Sin embargo, se puede. Otra declaración famosa de David McVicar fue, pocos años antes de trabajar finalmente en esta producción, aquella en la que afirmaba odiar La traviata. No se refería a la obra, sino al estatus cultural y estético que ésta había adquirido con el paso del tiempo: a principios del siglo XXI, la mayoría de las lecturas de La traviata eran herederas de la manera de hacer de directores grandilocuentes y cinematográficos como Giancarlo del Monaco o Franco Zeffirelli, donde se presentaba un mundo suntuoso, de lujo y glamour deslumbrantes, que nada tenía que ver con la realidad de Violetta Valéry. La protagonista no es una princesa, sino una cortesana: esto es, una prostituta de tarifa elevada, pero que nunca podría recibir a sus invitados en un salón propio de una emperatriz. McVicar decidió con buen criterio que el mundo de La traviata no es el de la elegancia de las clases altas, sino el de los bajos fondos, y diseñó una producción realista que se mantuviera fiel a los temas de la ópera, que no son ni la alegría de vivir ni el amor melodramático, sino el sexo fuera del matrimonio, la enfermedad, la quiebra de la ilusión, el sacrificio, la traición y la muerte.
Por eso, la lápida de Violetta ocupa todo el escenario, pero el ambiente siniestro se extiende también a la decoración sobria y al vestuario oscuro. En el tiempo de La traviata (1852) no existía la luz eléctrica, y el salón de Violetta, además de tenebroso, es también un espacio del París secreto al que acudían adúlteros de buena posición económica –y también otro tipo de ‘desviados’ de la norma afectiva del momento, como homosexuales y fetichistas–, y donde esa alegría de vivir que proclama Violetta en el brindis se consuma a través del sexo de pago. Esta es una producción muy erótica, pero que busca recordar también –y eso lo vemos al comienzo del segundo acto– que el sexo tiene una parte animal, sucia e incluso egoísta. En esta producción también es constante la presencia de la enfermedad, que se manifiesta con la primera tos de Violetta en el primer acto, y cuyo desarrollo se percibe a lo largo de la función hasta desembocar en su muerte, también resuelta con la crudeza del resto de la producción.

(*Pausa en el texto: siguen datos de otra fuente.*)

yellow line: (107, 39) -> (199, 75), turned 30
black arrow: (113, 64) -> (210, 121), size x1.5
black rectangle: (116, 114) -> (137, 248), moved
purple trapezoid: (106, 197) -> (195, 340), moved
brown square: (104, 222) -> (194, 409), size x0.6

«En esta propuesta, el suelo del escenario aparece cubierto por la lápida de Violetta Valéry, un recordatorio de que la condena a muerte es un tema central de la ópera»
Porque lejos de acercarse a La traviata de manera superficial, McVicar quiere también destacar otro de los temas menos explicados de la ópera: la hipocresía de la sociedad burguesa. Uno de los aspectos que atrajeron a Verdi hacia esta historia fue que él también vivió, como Alfredo Germont, una relación extramatrimonial con Giuseppina Streponi, y que fue juzgada severamente por sus vecinos de Busetto.
Verdi se reconocía en el dolor de Violetta y en el implacable juicio moral de su entorno, que sin embargo acudía libremente a burdeles y casas de juego sin que nadie denunciara sus contradicciones. Violetta, por tanto, no es sólo una víctima de la tuberculosis y de las heridas del amor fracasado, sino también el chivo expiatorio de una sociedad que celebra los placeres que ella ofrece, pero que la condena al ostracismo cuando intenta salir de los bajos fondos y aspirar a una vida feliz de amor correspondido. Esta historia, que es fea y brutal con la protagonista, no podía presentarse como un acontecimiento rimbombante, sino como un descenso al infierno.